Much is made of the Howe family in the NHL, but the Sutters have them beat by a mile. Eight family members, six brothers and two cousins, played and/or coached in the NHL. One of them, Brian, coached the Bruins for three years. Four brothers played in one game, two against two. The reigning Stanley Cup champion Los Angeles Kings are coached by Darryl. Twins Rich and Ron are the first twins to play in the NHL (thanks, Wikipedia).

But this is the Super Bowl. Not some non-descript, regular season meeting no one remembers or some family trivia that no one else can touch.

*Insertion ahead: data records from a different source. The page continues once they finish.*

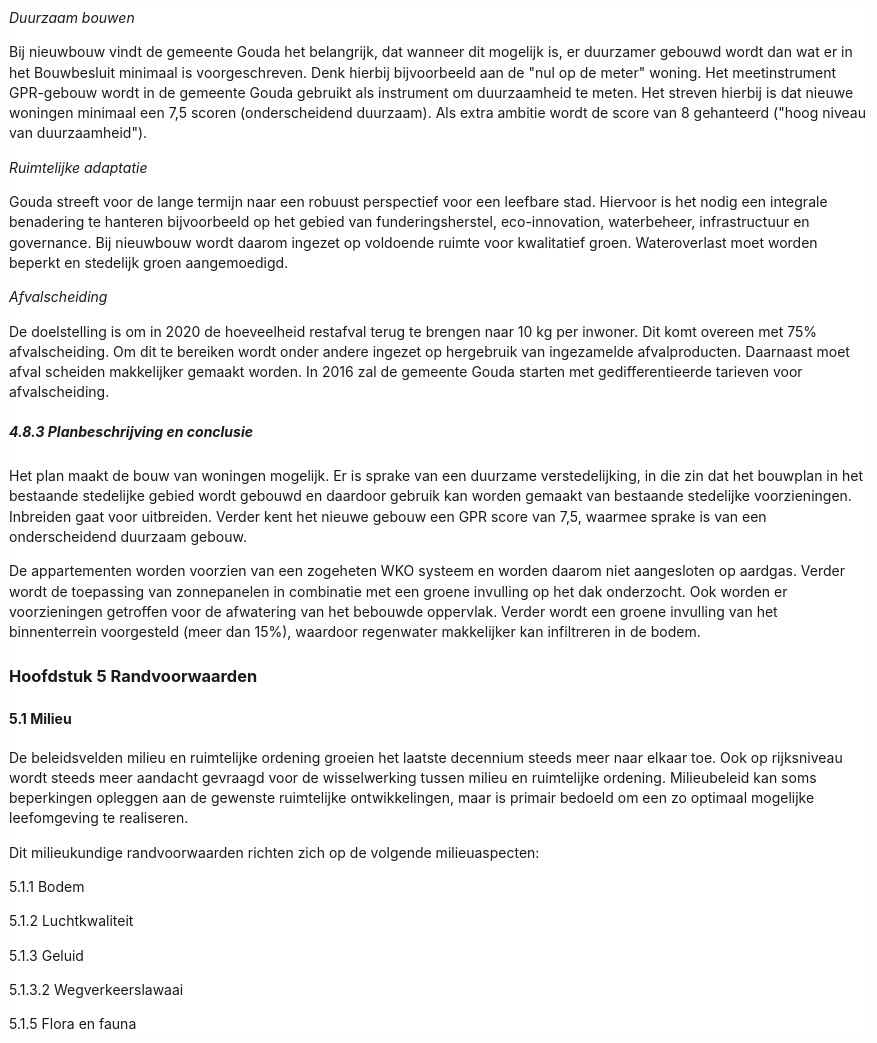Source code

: *Duurzaam bouwen*

Bij nieuwbouw vindt de gemeente Gouda het belangrijk, dat wanneer dit mogelijk is, er duurzamer gebouwd wordt dan wat er in het Bouwbesluit minimaal is voorgeschreven. Denk hierbij bijvoorbeeld aan de "nul op de meter" woning. Het meetinstrument GPR\-gebouw wordt in de gemeente Gouda gebruikt als instrument om duurzaamheid te meten. Het streven hierbij is dat nieuwe woningen minimaal een 7,5 scoren (onderscheidend duurzaam). Als extra ambitie wordt de score van 8 gehanteerd ("hoog niveau van duurzaamheid").

*Ruimtelijke adaptatie*

Gouda streeft voor de lange termijn naar een robuust perspectief voor een leefbare stad. Hiervoor is het nodig een integrale benadering te hanteren bijvoorbeeld op het gebied van funderingsherstel, eco\-innovation, waterbeheer, infrastructuur en governance. Bij nieuwbouw wordt daarom ingezet op voldoende ruimte voor kwalitatief groen. Wateroverlast moet worden beperkt en stedelijk groen aangemoedigd.

*Afvalscheiding*

De doelstelling is om in 2020 de hoeveelheid restafval terug te brengen naar 10 kg per inwoner. Dit komt overeen met 75% afvalscheiding. Om dit te bereiken wordt onder andere ingezet op hergebruik van ingezamelde afvalproducten. Daarnaast moet afval scheiden makkelijker gemaakt worden. In 2016 zal de gemeente Gouda starten met gedifferentieerde tarieven voor afvalscheiding.

##### 4\.8\.3 Planbeschrijving en conclusie

Het plan maakt de bouw van woningen mogelijk. Er is sprake van een duurzame verstedelijking, in die zin dat het bouwplan in het bestaande stedelijke gebied wordt gebouwd en daardoor gebruik kan worden gemaakt van bestaande stedelijke voorzieningen. Inbreiden gaat voor uitbreiden. Verder kent het nieuwe gebouw een GPR score van 7,5, waarmee sprake is van een onderscheidend duurzaam gebouw.

De appartementen worden voorzien van een zogeheten WKO systeem en worden daarom niet aangesloten op aardgas. Verder wordt de toepassing van zonnepanelen in combinatie met een groene invulling op het dak onderzocht. Ook worden er voorzieningen getroffen voor de afwatering van het bebouwde oppervlak. Verder wordt een groene invulling van het binnenterrein voorgesteld (meer dan 15%), waardoor regenwater makkelijker kan infiltreren in de bodem.

### Hoofdstuk 5 Randvoorwaarden

#### 5\.1 Milieu

De beleidsvelden milieu en ruimtelijke ordening groeien het laatste decennium steeds meer naar elkaar toe. Ook op rijksniveau wordt steeds meer aandacht gevraagd voor de wisselwerking tussen milieu en ruimtelijke ordening. Milieubeleid kan soms beperkingen opleggen aan de gewenste ruimtelijke ontwikkelingen, maar is primair bedoeld om een zo optimaal mogelijke leefomgeving te realiseren.

Dit milieukundige randvoorwaarden richten zich op de volgende milieuaspecten:

5\.1\.1 Bodem

5\.1\.2 Luchtkwaliteit

5\.1\.3 Geluid

5\.1\.3\.2 Wegverkeerslawaai

5\.1\.5 Flora en fauna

On Sunday, Jim and John will take the field in New Orleans, in the first Super Bowl played in this city since Hurricane Katrina, and the first since the Patriots won the first of their three Vinces. Unlike their regular season meeting, this one is for the championship of the NFL. One of them will have to lose, which may temper victory for the winner, as well as the feelings of the parents and family members.

It is a brother battle unlike any other in sports history. In the nation's most high profile sporting event, pro sport's biggest stage, Jim's 49ers and John's Ravens will partake in Super Bowl XLVII. Jim will try and prevent the occasion from becoming the Ray Lewis farewell party, and John will try and prevent San Francisco from taking a prohibitive lead in most Super Bowls won by a franchise (the 49ers stand at 5-0 in Super Bowls all-time).

The 49ers themselves have family attached to this game. Jed York owns the team, formerly owned by his dad, John, and formerly by John's brother-in-law, Edward DeBartolo. DeBartolo was the owner for the previous five Vinces in team history.

Sorry, Eddie, but this Jim and John thing beats the heck out of you, Denise, John and Jed.

You the Patriot fan can hate this all you wish. But we suggest this course of action to get you through Sunday.

Bob Kraft wanted his team to be like DeBartolo's. Tom Brady will root for the 49ers, not only because it was his boyhood rooting interest, but because he and Jim at one point quarterbacked the University of Michigan Wolverines. You can either go along with Brady or watch Lewis get his second and final ring. You can deal with Colin Kaepernick being the next hot quarterback in the NFL instead of Bernard Pollard and Terrell Suggs getting a ring. You can deal with Randy Moss making you think he was the real reason why the 49ers won instead of Joe Flacco being touted as the newest best quarterback in the NFL after years of all evidence to the contrary.

Watch the game. Watch Jim versus John. Enjoy the brotherly battle. And if you feel you have to take sides, go for Jim.